The result was that Patrick asked Mickey to go to the meetings on his and Freddy’s behalf. He trusted Mickey. It was the man’s evident upset over what was happening which had caused this. Patrick could see that Mickey felt just as miserable as he did and with that could see the truth, which was that however he might have begun his relationship with the Kamos – seeing Freddy as a club asset to be exploited and milked and cashed in on to the maximum possible extent – he had now come to the point where he loved Freddy. Patrick finally had someone he could be completely open with about his son’s circumstances. So the strangest of things had happened and Patrick and Mickey had become, sort of, friends. They were not fully at ease with each other, and never would be – but on the subject of Freddy, they could be fully honest and open. Their relations had the freedom-within-boundaries of friendship.
‘I have a favour to ask of you,’ Patrick said. The two men were sitting downstairs watching Barcelona play Majorca in La Liga on a Sunday evening, while Freddy was upstairs in the games room. All three of them found it painf
ul to watch football, and all three of them were continuing to do so out of principle and also out of the fear that if they ever gave the habit up, they might not get it back. ‘I must ask if you will represent Freddy alone at these meetings. I find them too difficult. I can’t go any more. Until there is real news.’
Mickey understood straight away what was being asked of him and what it implied.
‘Of course I will do that, Patrick. It would be an honour.’
And so that’s what Mickey had been doing – going to the meetings and soaking up the bullshit. In doing this, he had also been dishing out some stick. The absence of the Kamos allowed him to show just how upset he was, which meant it allowed him to be much angrier and much more explicit.

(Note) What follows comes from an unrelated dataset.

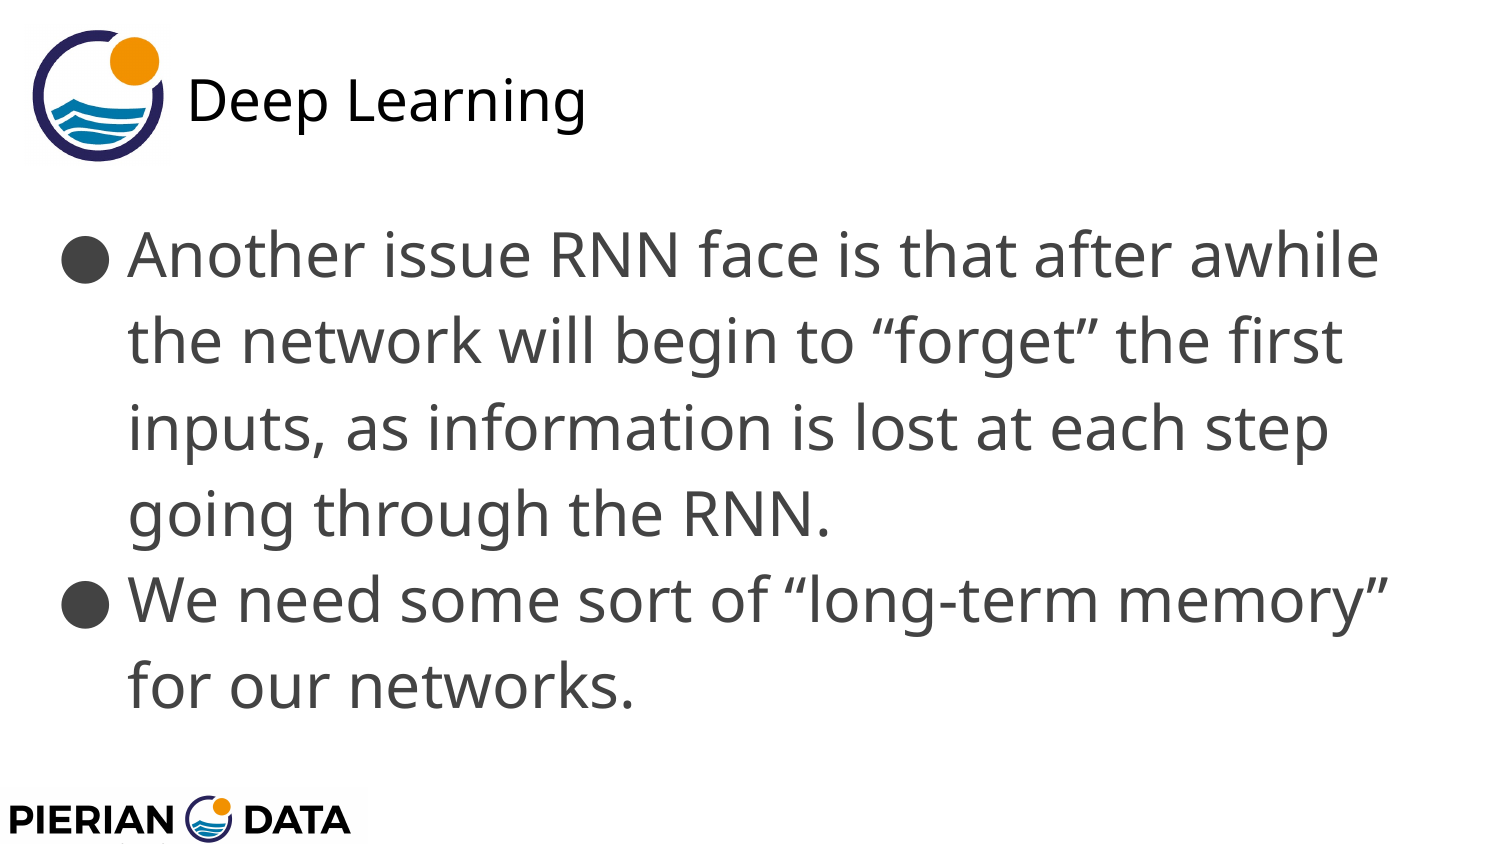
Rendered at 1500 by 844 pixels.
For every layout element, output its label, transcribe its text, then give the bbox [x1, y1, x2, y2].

‘Who the fuck do you think you are?’ he said to the most senior of the four executives from the insurance company present at their last meeting. The senior one was the skinniest, as in corporate affairs these days was often the way. Next to him were two plumpish middle-manager types, Tweedledum and Tweedledee, one of whom was in charge of medical mumbo-jumbo and the other responsible for legal bullshit, and the fourth was a subordinate who, to judge from his contributions to meetings thus far, might have been deaf-mute. ‘What the fuck do you think you’re doing? You think Freddy Kamo’s some jungle bunny who should piss off back to the bush and still be grateful he’s got one good knee left? Is that it? You think he’s some unfortunate loser who’s so thick he isn’t going to realise he has a valid, legally binding contract with you?’